• Exercise instructions
Find the lines holding the string "corresponding" in the data, then copy all of them.

• Data listing
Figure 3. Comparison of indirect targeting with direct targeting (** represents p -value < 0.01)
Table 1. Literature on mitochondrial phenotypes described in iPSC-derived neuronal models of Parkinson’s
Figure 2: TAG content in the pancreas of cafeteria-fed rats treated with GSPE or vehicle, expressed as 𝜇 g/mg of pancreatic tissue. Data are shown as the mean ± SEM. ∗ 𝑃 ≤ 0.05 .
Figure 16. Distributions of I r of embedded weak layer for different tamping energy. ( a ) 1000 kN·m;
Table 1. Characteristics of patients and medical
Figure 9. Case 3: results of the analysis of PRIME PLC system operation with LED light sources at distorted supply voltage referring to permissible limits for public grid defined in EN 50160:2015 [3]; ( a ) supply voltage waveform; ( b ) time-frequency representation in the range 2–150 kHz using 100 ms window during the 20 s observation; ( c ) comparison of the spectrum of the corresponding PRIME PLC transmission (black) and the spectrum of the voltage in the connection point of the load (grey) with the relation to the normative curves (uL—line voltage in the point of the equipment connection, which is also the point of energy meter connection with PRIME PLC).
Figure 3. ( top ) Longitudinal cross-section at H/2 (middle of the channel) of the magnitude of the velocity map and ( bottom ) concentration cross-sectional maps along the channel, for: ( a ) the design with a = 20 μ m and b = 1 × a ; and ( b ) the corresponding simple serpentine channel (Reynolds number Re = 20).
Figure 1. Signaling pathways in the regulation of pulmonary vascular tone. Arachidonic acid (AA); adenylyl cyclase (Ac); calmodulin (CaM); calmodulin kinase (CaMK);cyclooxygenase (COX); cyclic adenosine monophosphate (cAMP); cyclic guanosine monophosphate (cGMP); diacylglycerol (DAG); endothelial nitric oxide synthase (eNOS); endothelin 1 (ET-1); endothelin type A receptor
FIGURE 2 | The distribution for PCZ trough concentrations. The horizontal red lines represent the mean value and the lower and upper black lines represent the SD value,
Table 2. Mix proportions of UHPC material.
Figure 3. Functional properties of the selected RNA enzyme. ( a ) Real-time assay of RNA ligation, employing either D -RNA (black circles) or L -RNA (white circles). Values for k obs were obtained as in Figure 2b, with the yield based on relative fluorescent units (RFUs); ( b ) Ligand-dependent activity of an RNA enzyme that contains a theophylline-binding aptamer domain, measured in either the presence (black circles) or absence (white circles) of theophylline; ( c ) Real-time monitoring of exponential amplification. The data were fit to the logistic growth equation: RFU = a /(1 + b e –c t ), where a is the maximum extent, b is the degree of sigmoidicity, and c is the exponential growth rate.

• Exercise result
Figure 9. Case 3: results of the analysis of PRIME PLC system operation with LED light sources at distorted supply voltage referring to permissible limits for public grid defined in EN 50160:2015 [3]; ( a ) supply voltage waveform; ( b ) time-frequency representation in the range 2–150 kHz using 100 ms window during the 20 s observation; ( c ) comparison of the spectrum of the corresponding PRIME PLC transmission (black) and the spectrum of the voltage in the connection point of the load (grey) with the relation to the normative curves (uL—line voltage in the point of the equipment connection, which is also the point of energy meter connection with PRIME PLC).
Figure 3. ( top ) Longitudinal cross-section at H/2 (middle of the channel) of the magnitude of the velocity map and ( bottom ) concentration cross-sectional maps along the channel, for: ( a ) the design with a = 20 μ m and b = 1 × a ; and ( b ) the corresponding simple serpentine channel (Reynolds number Re = 20).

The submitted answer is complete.